What‘s in a Name challenge review: The Raven in the Foregate, by Ellis Peters

Here is my first What‘s in a Name challenge book: item no. 2, the something you'd see in the sky, that thing of course being a raven.

I have been making my way through the Brother Cadfael series in order of publication for the last several years, going rather slowly because I have been picking them up from second hand book shops, flea market stalls and BookMooch, knowing I would want to keep them after reading them.
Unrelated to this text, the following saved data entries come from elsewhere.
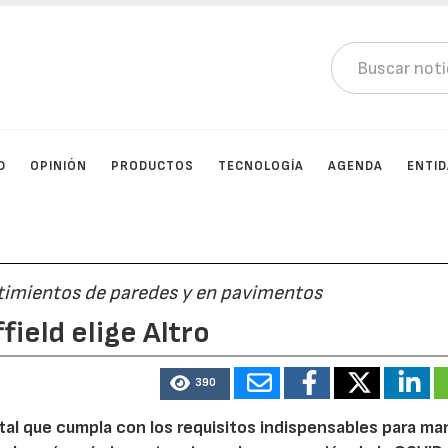
D
OPINIÓN
PRODUCTOS
TECNOLOGÍA
AGENDA
ENTI
timientos de paredes y en pavimentos
ffield elige Altro
390
ntal que cumpla con los requisitos indispensables para m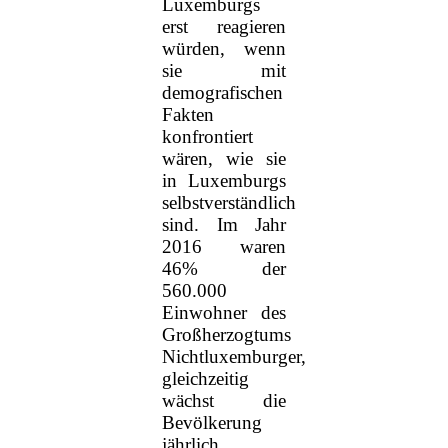
Luxemburgs
erst reagieren
würden, wenn
sie mit
demografischen
Fakten
konfrontiert
wären, wie sie
in Luxemburgs
selbstverständlich
sind. Im Jahr
2016 waren
46% der
560.000
Einwohner des
Großherzogtums
Nichtluxemburger,
gleichzeitig
wächst die
Bevölkerung
jährlich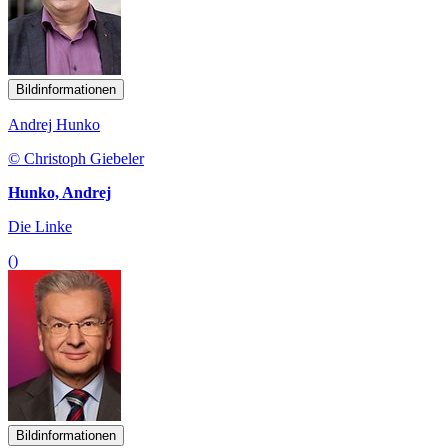
Bildinformationen
Andrej Hunko
© Christoph Giebeler
Hunko, Andrej
Die Linke
()
Bildinformationen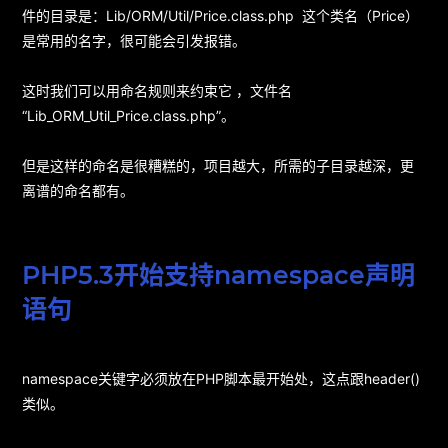
件的目录是：Lib/ORM/Util/Price.class.php 这个类名（Price）
是常用的名字，很可能会引发报错。
这时我们可以用命名规则来约束它 ，文件名
“Lib_ORM_Util_Price.class.php”。
但是这样的命名是很糟糕的，项目越大，所需的子目录越深，更
离谱的命名都有。
PHP5.3开始支持namespace声明
语句
namespace关键字必须放在PHP脚本最开始处，这点跟header()
类似。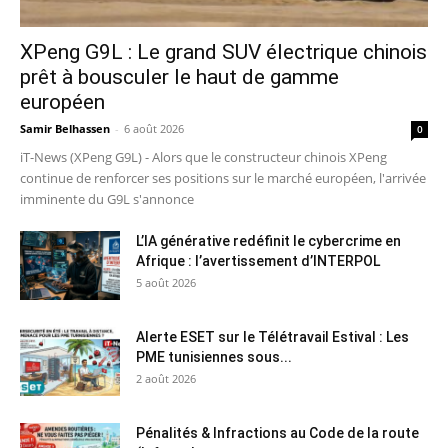
XPeng G9L : Le grand SUV électrique chinois
prêt à bousculer le haut de gamme
européen
Samir Belhassen
-
6 août 2026
0
iT-News (XPeng G9L) - Alors que le constructeur chinois XPeng
continue de renforcer ses positions sur le marché européen, l'arrivée
imminente du G9L s'annonce
L’IA générative redéfinit le cybercrime en
Afrique : l’avertissement d’INTERPOL
5 août 2026
Alerte ESET sur le Télétravail Estival : Les
PME tunisiennes sous...
2 août 2026
Pénalités & Infractions au Code de la route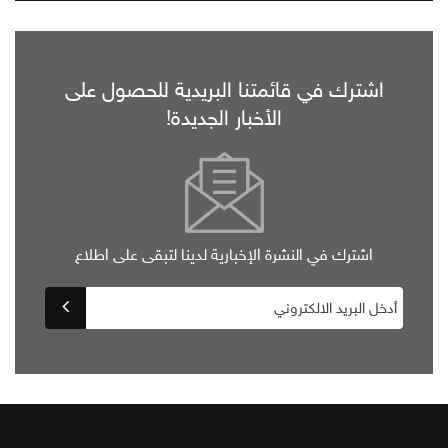
اشترك في قائمتنا البريدية للحصول على
الأخبار الجديدة!
اشترك في النشرة الإخبارية لدينا لتبقى على اطلاع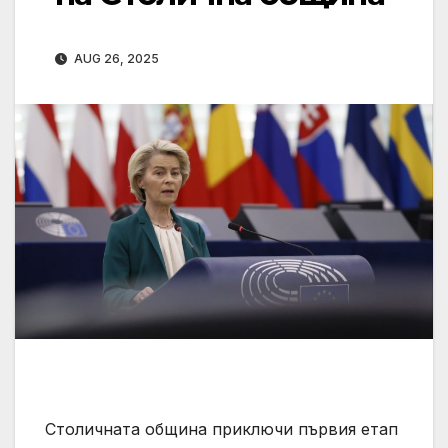
AUG 26, 2025
Столичната община приключи първия етап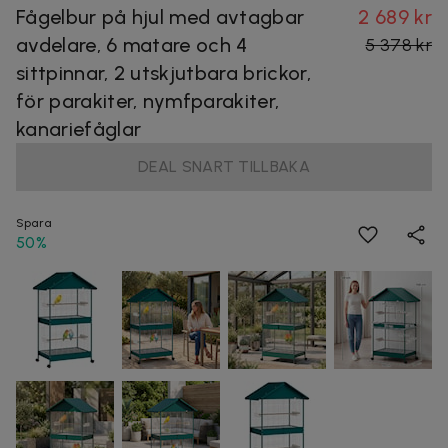
Fågelbur på hjul med avtagbar
2 689 kr
avdelare, 6 matare och 4
5 378 kr
sittpinnar, 2 utskjutbara brickor,
för parakiter, nymfparakiter,
kanariefåglar
DEAL SNART TILLBAKA
Spara
50%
This is the 12th in the series out of 21, so I am a little over halfway there.

The parish priest of Holy Cross, commonly called the Foregate because it lies just outside the walls of the abbey, dies and the Abbot of Saint Peter and Saint Paul brings back from a visit to his bishop a priest to replace him. But the priest clashes with his flock due to his inflexibility and lack of humility and kindness. When he is found drowned in the mill-pond on Christmas Day with a suspicious wound on the back of his head, foul play is suspected and Brother Cadfael and sheriff Beringar, now finally officially the holder of his office, set out to find the truth.

To complicate matters a young man, a follower of Empress Maud, on the run from King Stephen‘s men, is hiding in the abbey and known to Cadfael for having good reason for committing the murder. But the monk‘s insight and knowledge of human nature tells him the young spy is innocent. But who hated the priest enough to knock him over the head and throw him in the mill-pond to drown?

I was rather disappointed by the last two books in the series, the weird Pilgrim of Hate, which was more psychological thriller than a mystery, and An Excellent Mystery which was, if anything, a love story rather than a mystery, the clues dropped being a little too broad for it to remain mysterious for long. This, however, is a real mystery that will keep the reader guessing either until light dawns just ahead of the sleuths, or possibly only when the truth is revealed. The mystery is enthralling and I was kept looking for clues at every turn.

This novel has its good and bad points, among the best being Cadfael himself and his whole world, including the (for me) fascinating rite and ritual of the medieval Catholic church. The obligatory romantic element, however, has often been done better. The disguised youngster trope is there, the charming young man and strong-willed young woman who discover each other are there, but are as flat as can be, mere cardboard cut-outs copied from previous romantic heroes and heroines of the series.

 However, this novel may infuriate some purists, for the reason of soundly breaking S.S. van Dine‘s rules of mystery writing twice somewhere along the way. The first break with van Dine is the romance element, which is to be expected in most of Peters‘ mysteries, but the other? You‘ll have to read it to find out.

For reason of the cardboard-flavoured lovers and a few other small annoyances, I am only giving this novel a score of 3/5.